Онтология обыденности, представленная плотно, всею массой жизни, крошечными итальянскими городками, где все знают всех, где мальчишки дежурят напротив дома, ожидая, когда, играя всем своим великолепием, выйдет Малена, роскошная и недоступная, потерявшая мужа на войне…
Д. Торнаторе часто показывает, как фашизм, наползая чернеющей тушей, перечёркивает реальность, впрыснув яд ложного патриотизма в души и сознание людей, неистовствующих в шаровом, адском захлёбе…
Торнаторе показывает, насколько жизнь сложна в видимой простоте своей, как проходит она, шероховато и шершаво, по телу человеческой души, как затягивают обстоятельства-петли, способные задушить.
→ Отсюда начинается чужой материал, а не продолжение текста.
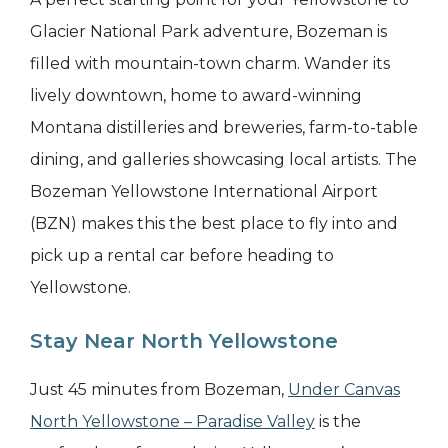
Glacier National Park adventure, Bozeman is
filled with mountain-town charm. Wander its
lively downtown, home to award-winning
Montana distilleries and breweries, farm-to-table
dining, and galleries showcasing local artists. The
Bozeman Yellowstone International Airport
(BZN) makes this the best place to fly into and
pick up a rental car before heading to
Yellowstone.
Stay Near North Yellowstone
Just 45 minutes from Bozeman,
Under Canvas
North Yellowstone – Paradise Valley
is the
Его кинематограф поэтичен.
Его кинематограф возвышен, ибо даже низины людские, даже грязный трёп мальчишек о той же Малене есть проявление человеческого, неповторимого.
Торнаторе верит в вектор благородства, ведь среди стаи мальчишек, алчущих Малену, найдётся один – и этот один станет верным рыцарем её, словно хранящим драгоценный образ от насмешек, всеобщего вожделения, тотальной грязи.
Не сохранит.
А она никогда не узнает о его любви.
Торнаторе изыскан: великолепие кадров его подразумевает тотальную гармонию бытия, гармонию, явленную онтологически…
Торнаторе разнообразен: триллер, вписанный в условия роскоши, «Лучшее предложение», он исполняет, как живописный шедевр.
Живопись.
Скульптура.
Обаяние старых вещей, альфа антиквариата, обстановка дорогих аукционов, где разыгрываются драмы, какие Шекспиру не снились.
Торнаторе глубок: он раскрывает цветами своеобразия каждый образ, который берёт в объектив, будь мошенница, так ловко, с компанией, объегорившая казавшегося неприступным миллионера-аукциониста-антиквара, или… да хоть все девки из борделя, кружащийся их пёстрый жизневорот, – за каждой мерцает трагедия, каждая одержима чувственностью.
Весь его кинематограф пропитан чувственностью, незримой субстанцией, обретающей воплощение в людских телах, начинённых сложными, мучающимися душами.
Торнаторе кинематографичен в квадрате, ведь он снимает фильмы о фильмах, как в «Новом кинотеатре «Парадизо» как в «Фабрике звёзд»…
…великий комбинатор… ну, почти, разъезжающий на старом, раздолбанном автомобиле по итальянским дырам, отличающимися великолепием истории, и в каждом каменном цветке города сулит успех в кино: чуть ли не всем желающим – сам не имея доступа на киностудии и киноплощадки.
О, сколько желающих!
О, толпа легковерных…
Жестокий финал.
Жуткое сумасшествие красавицы, всё бросившей, поверившей ему, выгнанной из монастыря «Дочери Богородицы»…
Сколь таинственен путь пианиста-виртуоза, никогда не сходившего с плавучего города – огромного корабля на берег: разворачиваются мистические ленты «Легенды о пианисте», разворачиваются, очаровывая…
Живёт игрой: раня клавиатуру, созидает такой предел музыкальности, которого не ведают на берегу, и, раз решив покинуть плавучий сей дворец, устрашился на трапе: как можно совершать выбор в городских пределах, в сухопутной жизни, – повернул, вернулся на корабль.
Кинематограф Торнаторе избыточно пёстр: о, представляется, у радуги нету столько цветов и оттенков.
Жёлтые превалируют – от густого, литого, самородного золота до канареечных тонов; в жёлтый вплетаются красный, оранжевый, синий, распускается цветовое великолепие мира.
Торнаторе сострадателен: всех жалко, всем умирать предстоит, все… не слишком понимают, как и для чего их ввергли в бездну бытия, сулящую столько красот и наслаждений, и – такую боль, которая, действуя постепенно, убивает…
Он романтичен, Торнаторе, – он верит в приподнятость жизни, в возможность, вырвавшись из провинциальной дыры, стать знаменитым кинорежиссёром, как в «Новом кинотеатре «Парадизо»…
Как смог он сам: украсивший мир столькими перлами.